Job item: Nothing may be dropped or altered: reproduce all the data.

Extracted entries:

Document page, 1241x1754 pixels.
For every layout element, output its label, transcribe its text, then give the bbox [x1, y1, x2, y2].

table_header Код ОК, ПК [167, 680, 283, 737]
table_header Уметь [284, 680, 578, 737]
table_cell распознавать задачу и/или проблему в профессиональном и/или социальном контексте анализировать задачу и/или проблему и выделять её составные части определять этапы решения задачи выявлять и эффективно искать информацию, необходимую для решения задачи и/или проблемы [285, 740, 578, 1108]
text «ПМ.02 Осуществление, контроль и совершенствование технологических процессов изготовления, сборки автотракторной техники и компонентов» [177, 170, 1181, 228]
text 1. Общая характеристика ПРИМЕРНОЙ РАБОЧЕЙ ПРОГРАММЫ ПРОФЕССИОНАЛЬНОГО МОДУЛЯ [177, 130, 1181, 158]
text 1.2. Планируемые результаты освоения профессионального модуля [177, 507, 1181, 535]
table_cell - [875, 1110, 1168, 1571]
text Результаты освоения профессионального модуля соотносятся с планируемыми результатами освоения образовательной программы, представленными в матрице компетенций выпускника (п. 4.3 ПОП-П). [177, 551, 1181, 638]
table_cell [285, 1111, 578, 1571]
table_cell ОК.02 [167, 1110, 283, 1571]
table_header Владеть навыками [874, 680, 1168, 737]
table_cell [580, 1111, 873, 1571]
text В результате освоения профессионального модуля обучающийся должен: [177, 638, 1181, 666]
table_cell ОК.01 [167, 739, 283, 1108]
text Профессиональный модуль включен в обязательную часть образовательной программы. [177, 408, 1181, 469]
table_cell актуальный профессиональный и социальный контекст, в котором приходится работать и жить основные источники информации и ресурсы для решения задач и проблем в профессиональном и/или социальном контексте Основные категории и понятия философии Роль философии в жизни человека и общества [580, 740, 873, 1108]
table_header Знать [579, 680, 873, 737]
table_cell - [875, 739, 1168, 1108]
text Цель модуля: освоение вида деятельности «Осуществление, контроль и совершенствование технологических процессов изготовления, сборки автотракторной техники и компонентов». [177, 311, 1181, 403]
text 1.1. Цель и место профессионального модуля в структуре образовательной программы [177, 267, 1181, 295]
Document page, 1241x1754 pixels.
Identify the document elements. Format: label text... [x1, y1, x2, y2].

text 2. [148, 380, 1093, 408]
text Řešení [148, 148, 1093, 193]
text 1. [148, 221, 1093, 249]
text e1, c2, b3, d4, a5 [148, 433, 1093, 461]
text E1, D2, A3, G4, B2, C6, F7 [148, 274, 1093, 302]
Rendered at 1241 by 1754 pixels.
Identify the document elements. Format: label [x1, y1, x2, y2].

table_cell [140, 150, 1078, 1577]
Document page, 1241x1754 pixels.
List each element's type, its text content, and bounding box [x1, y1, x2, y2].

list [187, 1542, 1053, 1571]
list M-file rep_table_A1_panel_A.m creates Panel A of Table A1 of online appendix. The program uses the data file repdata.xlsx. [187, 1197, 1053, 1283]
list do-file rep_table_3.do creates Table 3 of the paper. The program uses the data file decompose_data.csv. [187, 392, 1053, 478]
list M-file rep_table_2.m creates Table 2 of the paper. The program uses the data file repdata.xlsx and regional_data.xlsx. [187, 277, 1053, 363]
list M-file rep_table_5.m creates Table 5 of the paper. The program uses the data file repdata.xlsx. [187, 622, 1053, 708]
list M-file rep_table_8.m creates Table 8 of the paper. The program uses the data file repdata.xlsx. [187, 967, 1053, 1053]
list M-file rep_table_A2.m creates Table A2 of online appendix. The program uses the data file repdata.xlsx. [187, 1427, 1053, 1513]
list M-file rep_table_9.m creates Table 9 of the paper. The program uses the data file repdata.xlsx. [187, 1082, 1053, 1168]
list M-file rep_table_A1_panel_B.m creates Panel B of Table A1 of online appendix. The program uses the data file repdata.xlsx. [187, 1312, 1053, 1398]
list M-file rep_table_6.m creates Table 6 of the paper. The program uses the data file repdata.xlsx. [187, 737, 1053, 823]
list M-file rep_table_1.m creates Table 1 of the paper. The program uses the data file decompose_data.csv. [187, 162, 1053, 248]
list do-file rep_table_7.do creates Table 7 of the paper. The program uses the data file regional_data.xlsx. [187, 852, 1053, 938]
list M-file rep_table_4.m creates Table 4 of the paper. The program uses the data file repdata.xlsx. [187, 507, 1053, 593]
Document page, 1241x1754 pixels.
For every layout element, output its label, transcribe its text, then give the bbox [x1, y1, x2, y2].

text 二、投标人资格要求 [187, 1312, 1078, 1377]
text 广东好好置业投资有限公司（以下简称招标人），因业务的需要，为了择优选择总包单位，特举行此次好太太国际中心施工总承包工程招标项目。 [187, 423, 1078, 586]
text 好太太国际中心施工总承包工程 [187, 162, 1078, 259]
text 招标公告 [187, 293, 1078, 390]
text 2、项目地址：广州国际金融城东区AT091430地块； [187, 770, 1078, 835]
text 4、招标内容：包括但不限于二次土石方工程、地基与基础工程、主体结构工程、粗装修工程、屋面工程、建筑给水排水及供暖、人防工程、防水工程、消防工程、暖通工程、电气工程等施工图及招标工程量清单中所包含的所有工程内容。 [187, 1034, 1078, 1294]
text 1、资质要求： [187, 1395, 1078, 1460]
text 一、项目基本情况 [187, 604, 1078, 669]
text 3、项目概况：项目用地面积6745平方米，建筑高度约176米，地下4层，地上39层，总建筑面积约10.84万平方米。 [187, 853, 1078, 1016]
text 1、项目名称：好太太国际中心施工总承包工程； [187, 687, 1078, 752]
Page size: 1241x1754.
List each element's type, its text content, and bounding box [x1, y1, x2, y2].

Solution:
Document page, 1241x1754 pixels.
For every layout element, output its label, transcribe its text, then give the bbox [x1, y1, x2, y2].

table_header Код ОК, ПК [167, 680, 283, 737]
table_header Уметь [284, 680, 578, 737]
table_cell распознавать задачу и/или проблему в профессиональном и/или социальном контексте анализировать задачу и/или проблему и выделять её составные части определять этапы решения задачи выявлять и эффективно искать информацию, необходимую для решения задачи и/или проблемы [285, 740, 578, 1108]
text «ПМ.02 Осуществление, контроль и совершенствование технологических процессов изготовления, сборки автотракторной техники и компонентов» [177, 170, 1181, 228]
text 1. Общая характеристика ПРИМЕРНОЙ РАБОЧЕЙ ПРОГРАММЫ ПРОФЕССИОНАЛЬНОГО МОДУЛЯ [177, 130, 1181, 158]
text 1.2. Планируемые результаты освоения профессионального модуля [177, 507, 1181, 535]
table_cell - [875, 1110, 1168, 1571]
text Результаты освоения профессионального модуля соотносятся с планируемыми результатами освоения образовательной программы, представленными в матрице компетенций выпускника (п. 4.3 ПОП-П). [177, 551, 1181, 638]
table_cell [285, 1111, 578, 1571]
table_cell ОК.02 [167, 1110, 283, 1571]
table_header Владеть навыками [874, 680, 1168, 737]
table_cell [580, 1111, 873, 1571]
text В результате освоения профессионального модуля обучающийся должен: [177, 638, 1181, 666]
table_cell ОК.01 [167, 739, 283, 1108]
text Профессиональный модуль включен в обязательную часть образовательной программы. [177, 408, 1181, 469]
table_cell актуальный профессиональный и социальный контекст, в котором приходится работать и жить основные источники информации и ресурсы для решения задач и проблем в профессиональном и/или социальном контексте Основные категории и понятия философии Роль философии в жизни человека и общества [580, 740, 873, 1108]
table_header Знать [579, 680, 873, 737]
table_cell - [875, 739, 1168, 1108]
text Цель модуля: освоение вида деятельности «Осуществление, контроль и совершенствование технологических процессов изготовления, сборки автотракторной техники и компонентов». [177, 311, 1181, 403]
text 1.1. Цель и место профессионального модуля в структуре образовательной программы [177, 267, 1181, 295]
Document page, 1241x1754 pixels.
Identify the document elements. Format: label text... [x1, y1, x2, y2].

text 2. [148, 380, 1093, 408]
text Řešení [148, 148, 1093, 193]
text 1. [148, 221, 1093, 249]
text e1, c2, b3, d4, a5 [148, 433, 1093, 461]
text E1, D2, A3, G4, B2, C6, F7 [148, 274, 1093, 302]
Rendered at 1241 by 1754 pixels.
Identify the document elements. Format: label [x1, y1, x2, y2].

table_cell [140, 150, 1078, 1577]
Document page, 1241x1754 pixels.
List each element's type, its text content, and bounding box [x1, y1, x2, y2].

list [187, 1542, 1053, 1571]
list M-file rep_table_A1_panel_A.m creates Panel A of Table A1 of online appendix. The program uses the data file repdata.xlsx. [187, 1197, 1053, 1283]
list do-file rep_table_3.do creates Table 3 of the paper. The program uses the data file decompose_data.csv. [187, 392, 1053, 478]
list M-file rep_table_2.m creates Table 2 of the paper. The program uses the data file repdata.xlsx and regional_data.xlsx. [187, 277, 1053, 363]
list M-file rep_table_5.m creates Table 5 of the paper. The program uses the data file repdata.xlsx. [187, 622, 1053, 708]
list M-file rep_table_8.m creates Table 8 of the paper. The program uses the data file repdata.xlsx. [187, 967, 1053, 1053]
list M-file rep_table_A2.m creates Table A2 of online appendix. The program uses the data file repdata.xlsx. [187, 1427, 1053, 1513]
list M-file rep_table_9.m creates Table 9 of the paper. The program uses the data file repdata.xlsx. [187, 1082, 1053, 1168]
list M-file rep_table_A1_panel_B.m creates Panel B of Table A1 of online appendix. The program uses the data file repdata.xlsx. [187, 1312, 1053, 1398]
list M-file rep_table_6.m creates Table 6 of the paper. The program uses the data file repdata.xlsx. [187, 737, 1053, 823]
list M-file rep_table_1.m creates Table 1 of the paper. The program uses the data file decompose_data.csv. [187, 162, 1053, 248]
list do-file rep_table_7.do creates Table 7 of the paper. The program uses the data file regional_data.xlsx. [187, 852, 1053, 938]
list M-file rep_table_4.m creates Table 4 of the paper. The program uses the data file repdata.xlsx. [187, 507, 1053, 593]
Document page, 1241x1754 pixels.
For every layout element, output its label, transcribe its text, then give the bbox [x1, y1, x2, y2].

text 二、投标人资格要求 [187, 1312, 1078, 1377]
text 广东好好置业投资有限公司（以下简称招标人），因业务的需要，为了择优选择总包单位，特举行此次好太太国际中心施工总承包工程招标项目。 [187, 423, 1078, 586]
text 好太太国际中心施工总承包工程 [187, 162, 1078, 259]
text 招标公告 [187, 293, 1078, 390]
text 2、项目地址：广州国际金融城东区AT091430地块； [187, 770, 1078, 835]
text 4、招标内容：包括但不限于二次土石方工程、地基与基础工程、主体结构工程、粗装修工程、屋面工程、建筑给水排水及供暖、人防工程、防水工程、消防工程、暖通工程、电气工程等施工图及招标工程量清单中所包含的所有工程内容。 [187, 1034, 1078, 1294]
text 1、资质要求： [187, 1395, 1078, 1460]
text 一、项目基本情况 [187, 604, 1078, 669]
text 3、项目概况：项目用地面积6745平方米，建筑高度约176米，地下4层，地上39层，总建筑面积约10.84万平方米。 [187, 853, 1078, 1016]
text 1、项目名称：好太太国际中心施工总承包工程； [187, 687, 1078, 752]
Page size: 1241x1754.
List each element's type, its text content, and bounding box [x1, y1, x2, y2].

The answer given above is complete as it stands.